Food and still liquids were commonly sold in cans by the beginning of the twentieth century, but carbonated drinks, including alcoholic beer, had proved problematic. The challenge was twofold. First, the carbon dioxide gas made the liquid acidic, which caused it to corrode the metal and react with the lining of the can, ruining the taste. Second, while food and still liquids were canned at the same pressure as the outside air, the gas within a carbonated beverage made the pressure inside the can greater than the outside atmosphere. This pressure difference meant that cans of carbonated liquids with inadequate or weak seals would leak or even explode, with the accompanying danger of injury from the sharp ruptured metal.

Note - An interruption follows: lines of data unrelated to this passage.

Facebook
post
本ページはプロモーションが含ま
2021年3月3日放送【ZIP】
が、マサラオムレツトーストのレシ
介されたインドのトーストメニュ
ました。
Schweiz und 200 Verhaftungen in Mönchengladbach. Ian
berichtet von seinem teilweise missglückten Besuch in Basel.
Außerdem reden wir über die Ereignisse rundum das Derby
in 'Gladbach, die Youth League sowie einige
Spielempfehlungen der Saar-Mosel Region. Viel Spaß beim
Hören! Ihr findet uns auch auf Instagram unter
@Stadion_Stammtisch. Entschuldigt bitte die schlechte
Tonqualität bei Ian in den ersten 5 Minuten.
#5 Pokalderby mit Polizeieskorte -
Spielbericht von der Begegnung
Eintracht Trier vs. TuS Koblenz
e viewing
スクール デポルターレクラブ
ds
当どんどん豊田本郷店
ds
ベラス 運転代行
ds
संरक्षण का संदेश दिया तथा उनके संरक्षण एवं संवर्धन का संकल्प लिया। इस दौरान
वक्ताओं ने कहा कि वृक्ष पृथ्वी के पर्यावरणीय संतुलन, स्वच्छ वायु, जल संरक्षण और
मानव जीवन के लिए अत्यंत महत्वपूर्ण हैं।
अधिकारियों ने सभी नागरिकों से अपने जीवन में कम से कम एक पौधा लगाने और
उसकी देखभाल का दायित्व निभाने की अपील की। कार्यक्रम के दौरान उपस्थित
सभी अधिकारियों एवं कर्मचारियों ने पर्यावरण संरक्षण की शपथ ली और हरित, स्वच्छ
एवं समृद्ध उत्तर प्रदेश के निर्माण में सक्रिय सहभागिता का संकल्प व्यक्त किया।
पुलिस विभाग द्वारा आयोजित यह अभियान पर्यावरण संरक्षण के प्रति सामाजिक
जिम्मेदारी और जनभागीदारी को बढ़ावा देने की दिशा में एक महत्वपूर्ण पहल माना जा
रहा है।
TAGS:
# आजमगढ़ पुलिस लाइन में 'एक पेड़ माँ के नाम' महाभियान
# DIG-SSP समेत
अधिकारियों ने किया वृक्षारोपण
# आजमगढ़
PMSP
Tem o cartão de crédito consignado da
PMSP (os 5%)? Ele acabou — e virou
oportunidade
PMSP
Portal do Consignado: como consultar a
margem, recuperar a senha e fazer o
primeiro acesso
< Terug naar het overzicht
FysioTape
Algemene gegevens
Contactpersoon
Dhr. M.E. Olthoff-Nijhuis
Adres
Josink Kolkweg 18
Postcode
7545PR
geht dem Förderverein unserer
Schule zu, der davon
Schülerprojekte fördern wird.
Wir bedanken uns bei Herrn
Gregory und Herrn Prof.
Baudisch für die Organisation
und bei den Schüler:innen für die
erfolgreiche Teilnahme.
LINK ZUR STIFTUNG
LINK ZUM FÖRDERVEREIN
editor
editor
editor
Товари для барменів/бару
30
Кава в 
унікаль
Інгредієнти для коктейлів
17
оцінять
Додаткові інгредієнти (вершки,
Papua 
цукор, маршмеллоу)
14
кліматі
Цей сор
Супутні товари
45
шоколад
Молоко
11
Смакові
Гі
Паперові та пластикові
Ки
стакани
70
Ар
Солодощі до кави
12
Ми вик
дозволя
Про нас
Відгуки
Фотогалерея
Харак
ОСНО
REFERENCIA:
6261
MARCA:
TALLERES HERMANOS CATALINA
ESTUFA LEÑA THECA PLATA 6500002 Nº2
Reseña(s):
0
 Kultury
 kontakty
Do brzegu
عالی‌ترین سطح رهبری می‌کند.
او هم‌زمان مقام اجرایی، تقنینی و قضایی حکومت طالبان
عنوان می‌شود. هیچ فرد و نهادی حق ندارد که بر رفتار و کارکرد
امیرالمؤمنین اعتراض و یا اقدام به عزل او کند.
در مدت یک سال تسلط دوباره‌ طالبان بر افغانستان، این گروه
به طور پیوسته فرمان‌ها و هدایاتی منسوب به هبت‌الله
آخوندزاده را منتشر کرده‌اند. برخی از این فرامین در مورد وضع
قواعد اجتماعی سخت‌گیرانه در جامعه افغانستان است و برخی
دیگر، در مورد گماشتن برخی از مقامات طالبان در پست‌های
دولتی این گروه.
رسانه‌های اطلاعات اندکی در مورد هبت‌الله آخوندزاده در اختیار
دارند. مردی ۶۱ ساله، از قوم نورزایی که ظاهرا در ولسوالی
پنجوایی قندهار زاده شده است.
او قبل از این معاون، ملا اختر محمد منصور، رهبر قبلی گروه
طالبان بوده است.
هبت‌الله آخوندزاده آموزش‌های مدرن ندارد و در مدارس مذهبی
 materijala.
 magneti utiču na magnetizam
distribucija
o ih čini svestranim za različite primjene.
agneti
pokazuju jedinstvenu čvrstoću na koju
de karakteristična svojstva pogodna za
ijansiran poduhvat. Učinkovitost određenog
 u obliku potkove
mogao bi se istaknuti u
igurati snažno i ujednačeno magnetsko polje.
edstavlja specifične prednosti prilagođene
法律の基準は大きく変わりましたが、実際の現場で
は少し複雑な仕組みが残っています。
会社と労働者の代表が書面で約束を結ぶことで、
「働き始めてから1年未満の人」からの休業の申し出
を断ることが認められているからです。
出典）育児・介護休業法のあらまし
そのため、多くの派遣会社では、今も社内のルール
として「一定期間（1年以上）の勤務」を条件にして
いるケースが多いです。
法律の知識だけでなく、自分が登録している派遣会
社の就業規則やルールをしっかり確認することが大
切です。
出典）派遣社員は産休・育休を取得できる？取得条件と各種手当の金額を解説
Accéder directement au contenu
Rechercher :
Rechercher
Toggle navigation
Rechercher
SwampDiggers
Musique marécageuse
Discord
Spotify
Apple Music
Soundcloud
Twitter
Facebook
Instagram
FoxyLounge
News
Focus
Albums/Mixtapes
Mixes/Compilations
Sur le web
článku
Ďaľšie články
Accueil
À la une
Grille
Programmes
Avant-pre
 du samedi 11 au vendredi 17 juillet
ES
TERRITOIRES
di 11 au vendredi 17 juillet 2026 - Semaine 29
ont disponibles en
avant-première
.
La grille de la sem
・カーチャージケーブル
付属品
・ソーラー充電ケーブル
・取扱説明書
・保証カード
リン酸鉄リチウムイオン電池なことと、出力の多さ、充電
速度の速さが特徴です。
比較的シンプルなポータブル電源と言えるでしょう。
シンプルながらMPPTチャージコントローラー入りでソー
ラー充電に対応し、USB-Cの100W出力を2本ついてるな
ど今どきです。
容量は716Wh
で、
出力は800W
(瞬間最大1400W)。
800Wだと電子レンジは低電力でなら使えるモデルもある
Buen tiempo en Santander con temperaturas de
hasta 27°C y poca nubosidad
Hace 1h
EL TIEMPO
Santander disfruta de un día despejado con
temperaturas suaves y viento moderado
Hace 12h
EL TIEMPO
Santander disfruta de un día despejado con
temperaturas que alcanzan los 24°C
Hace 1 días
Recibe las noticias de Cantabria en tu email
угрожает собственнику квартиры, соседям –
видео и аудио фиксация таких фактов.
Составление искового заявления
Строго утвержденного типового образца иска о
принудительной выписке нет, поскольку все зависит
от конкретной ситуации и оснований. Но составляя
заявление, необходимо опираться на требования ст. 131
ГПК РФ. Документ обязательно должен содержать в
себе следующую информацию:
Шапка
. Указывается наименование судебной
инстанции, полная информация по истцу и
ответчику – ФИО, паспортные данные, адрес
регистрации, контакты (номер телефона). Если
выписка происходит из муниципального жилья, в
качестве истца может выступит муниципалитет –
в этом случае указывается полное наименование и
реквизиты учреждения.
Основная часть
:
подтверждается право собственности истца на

With fortunate timing, the canning industry finally cracked the problem of storing beer in cans just as Prohibition ended. The brewing industry
wasted no time in adopting the new container. Cans offered numerous benefits over glass bottles. They were lighter and required half the space for the same volume of liquid, saving on transport costs. The flat cylinder shape allowed them to affix more eye-catching paper labels that encompassed the entire package rather than just part of the bottle. Cans chilled quicker too, and the contents didn't spoil as quickly. Even better, cans were a “one-way” container designed to be thrown away after use, which meant there was no need to lug empties back to the factory for cleaning and refilling. Nor would customers have to pay the refundable deposits added to the cost of beverages sold in returnable bottles to encourage them to bring them back. By 1941 10 percent of the beer sold in America came in a can.

The success of the beer can caught the eye of ginger ale makers Clicquot Club, and in early 1936, a year after the first beer can landed on the shelves, the company became the first soda firm to join the canning revolution. Clicquot Club used a new type of can, the cone top. Unlike the standard flat-top cans, the conical heads of these containers tapered to a small opening sealed with a standard bottle cap, which made them easier to open and fill. But Clicquot Club's revolution didn't go well. The canning industry might have figured out how to deal with beer, but fizzy drinks were more acidic and more carbonated. Clicquot Club produced one hundred thousand cans of its ginger ale only to face a barrage of complaints from all quarters. Stores and warehouses were far from impressed at the sticky, sugary trail of liquid the leaking cans left behind, let alone the ones that exploded. Even when the cans made it in one piece to shoppers' homes, people found that the ginger ale had reacted with the lining and the taste of the drink was ruined. Before the year was out Clicquot Club had pulled its canned drinks off the shelves.